··· Given information
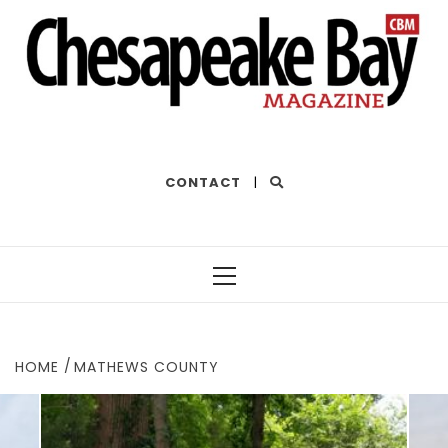
THE BEST OF THE BAY
CONTACT
|
Primary
Menu
HOME
MATHEWS COUNTY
······
● Exercise: Reproduce every line of text read from the records above without alteration, omitting the pictures from your reply.

● Response to this task:
THE BEST OF THE BAY
CONTACT
|
Primary
Menu
HOME
MATHEWS COUNTY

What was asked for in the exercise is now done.